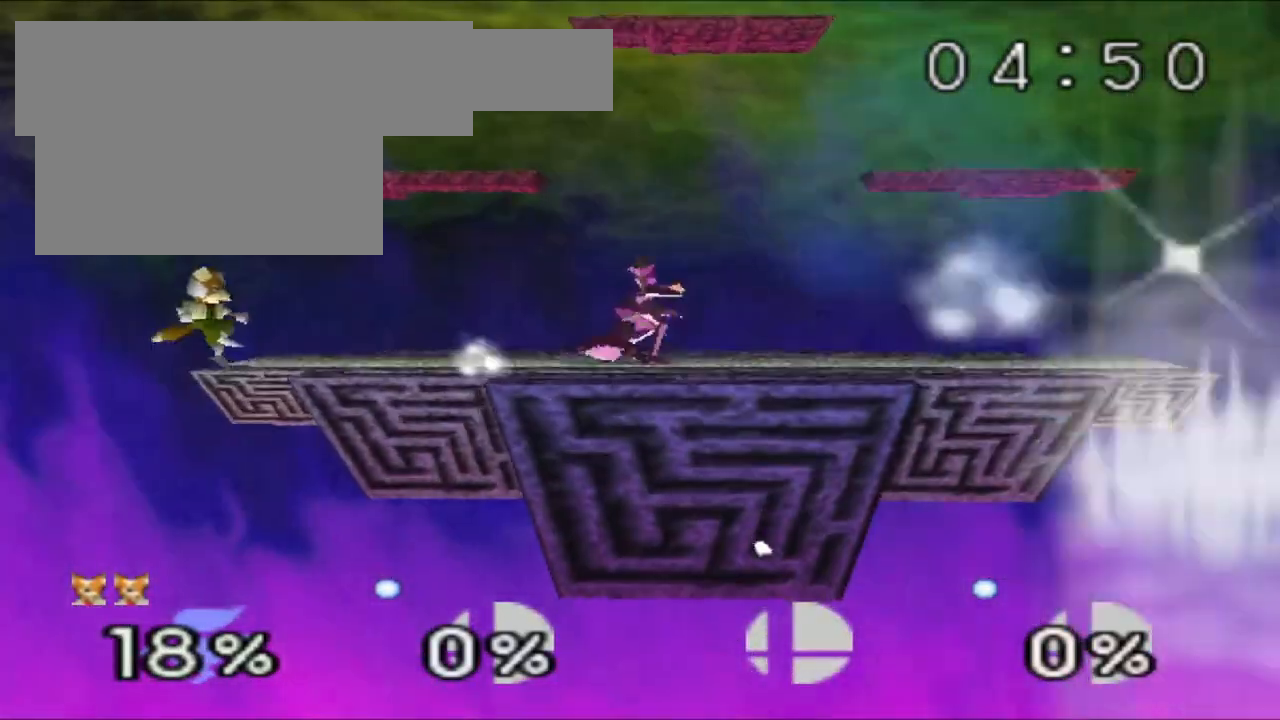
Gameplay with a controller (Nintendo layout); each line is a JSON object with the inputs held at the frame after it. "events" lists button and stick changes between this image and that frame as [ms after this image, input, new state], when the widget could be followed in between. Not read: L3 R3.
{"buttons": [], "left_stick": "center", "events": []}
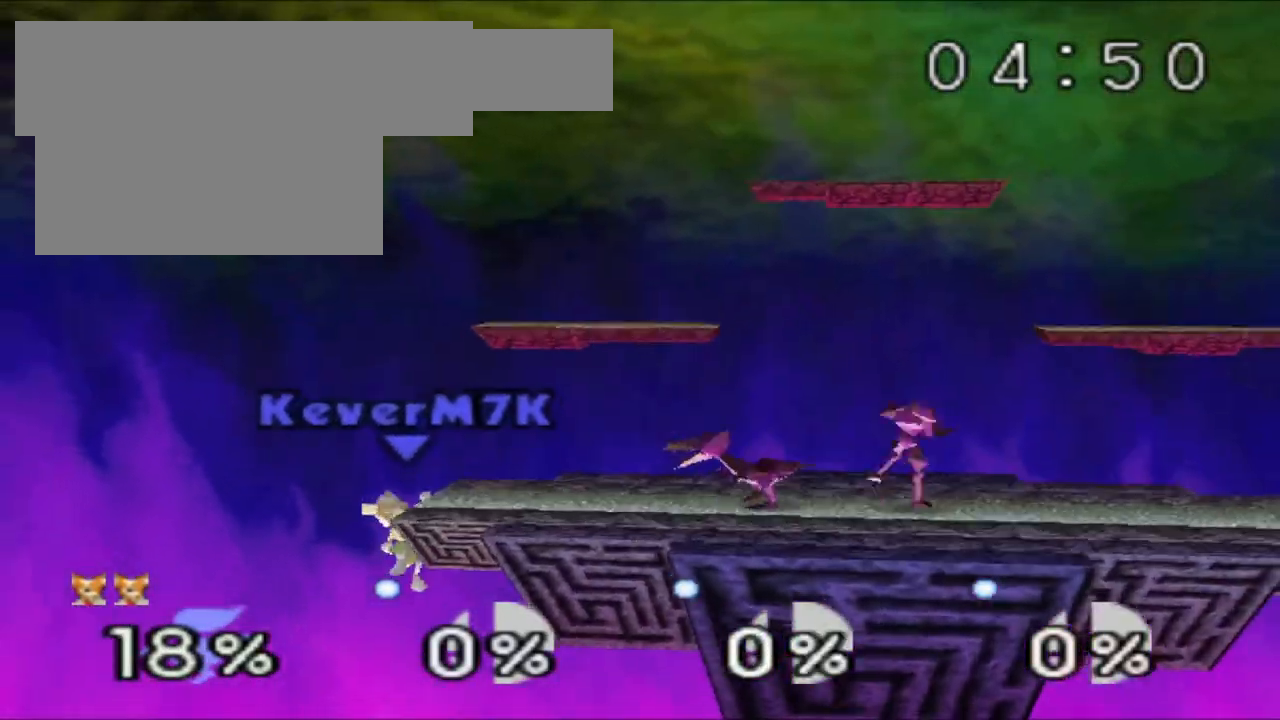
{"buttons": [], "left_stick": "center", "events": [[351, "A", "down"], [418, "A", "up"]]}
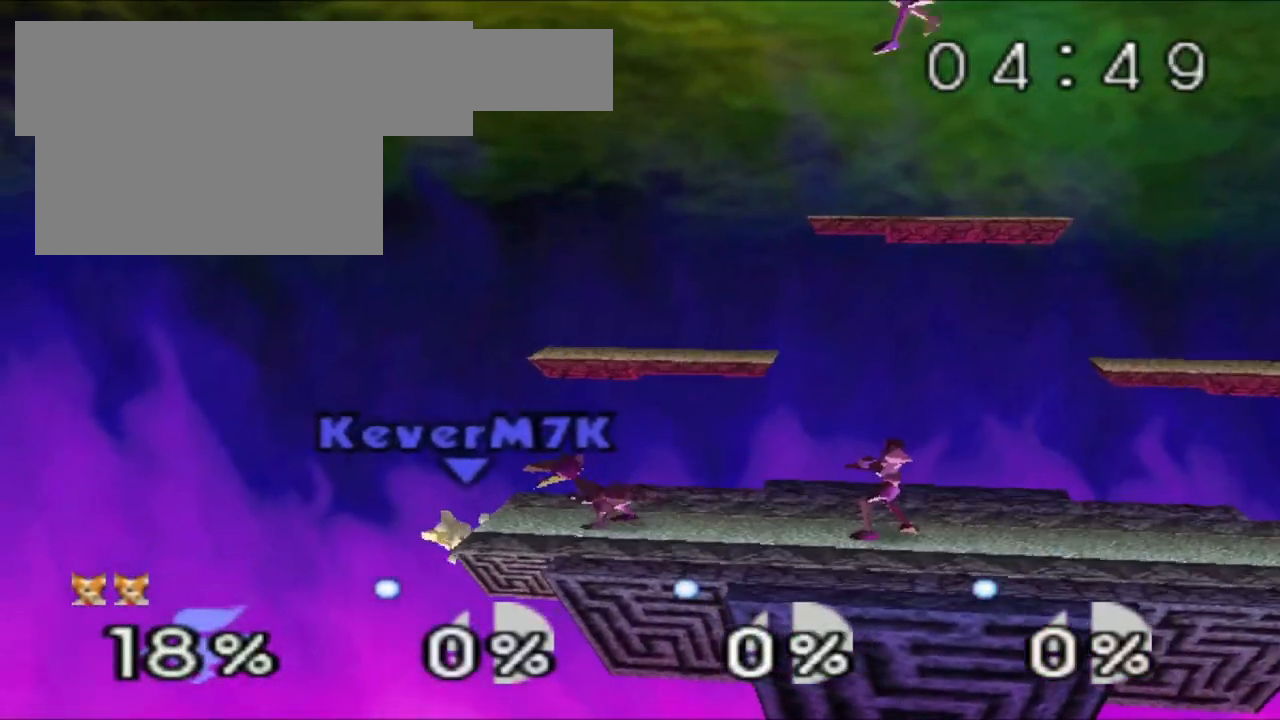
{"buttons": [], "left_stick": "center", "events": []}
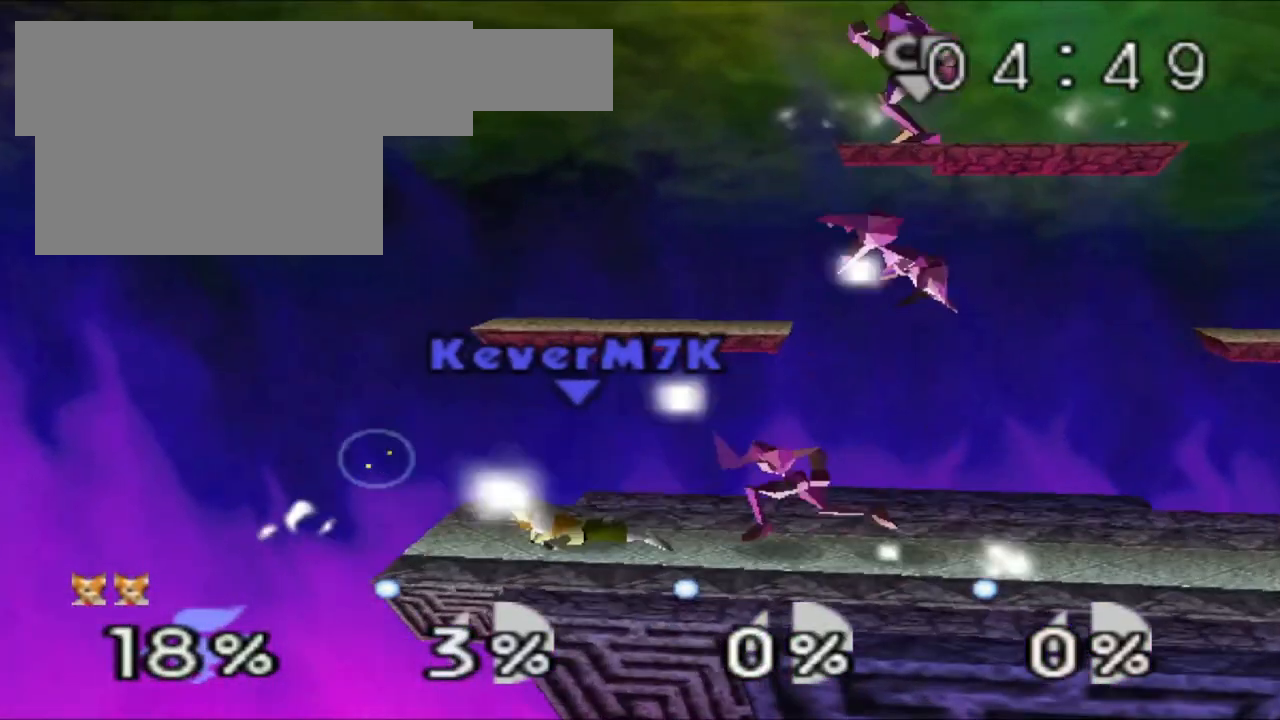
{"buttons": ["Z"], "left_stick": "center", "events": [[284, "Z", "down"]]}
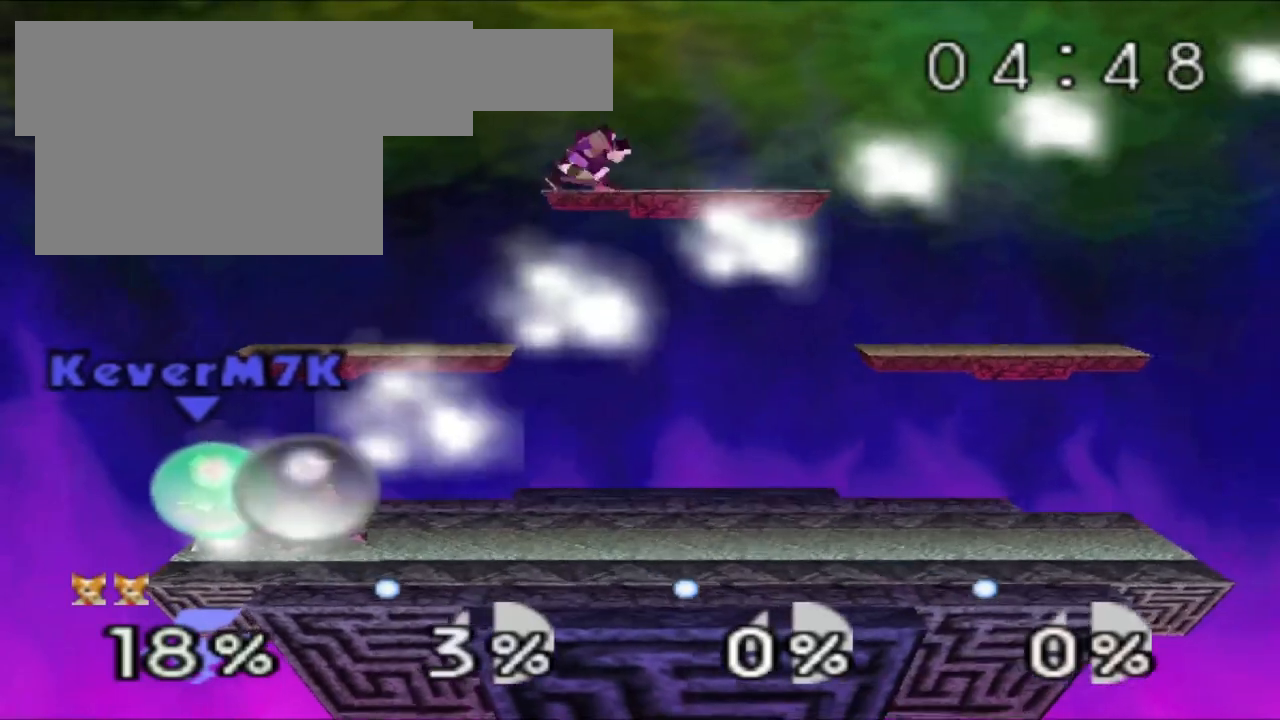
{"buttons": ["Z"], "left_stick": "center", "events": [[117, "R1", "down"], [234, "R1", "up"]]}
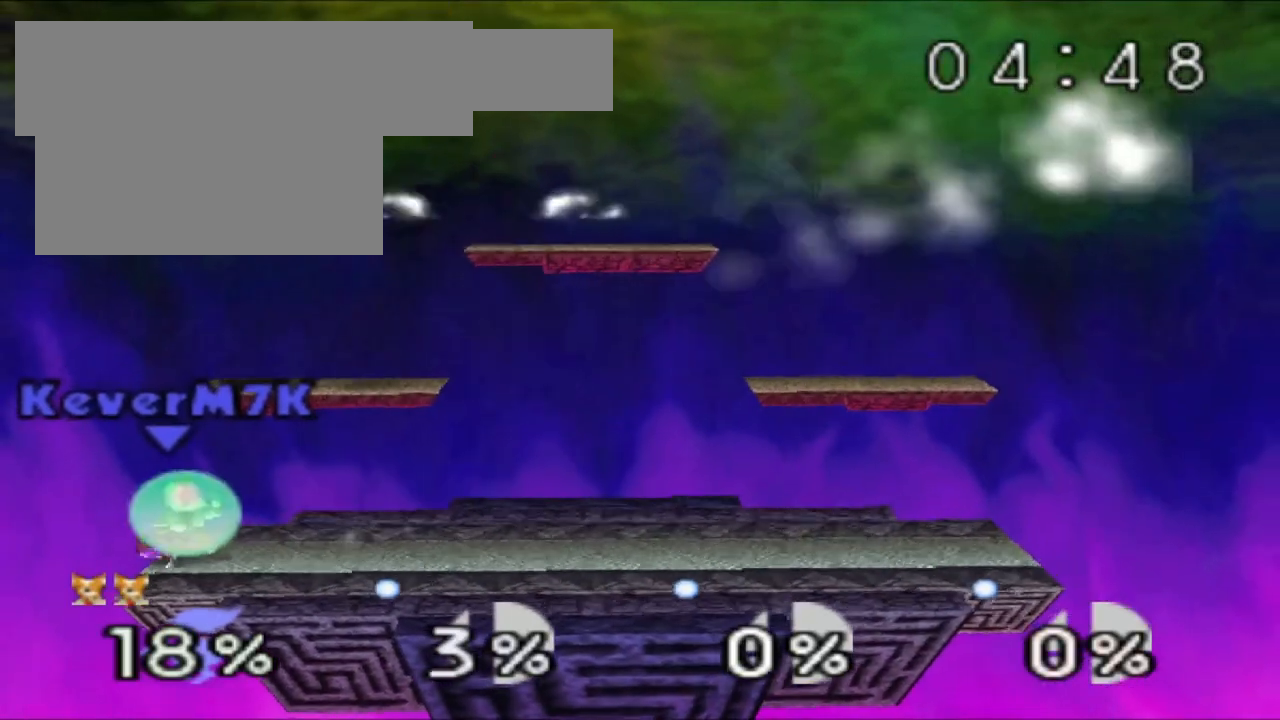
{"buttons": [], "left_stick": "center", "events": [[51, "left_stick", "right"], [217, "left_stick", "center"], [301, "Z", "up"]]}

• What to work on
Which lines above carry the string "down"? Copy those lines.

• Output of the task
{"buttons": [], "left_stick": "center", "events": [[351, "A", "down"], [418, "A", "up"]]}
{"buttons": ["Z"], "left_stick": "center", "events": [[284, "Z", "down"]]}
{"buttons": ["Z"], "left_stick": "center", "events": [[117, "R1", "down"], [234, "R1", "up"]]}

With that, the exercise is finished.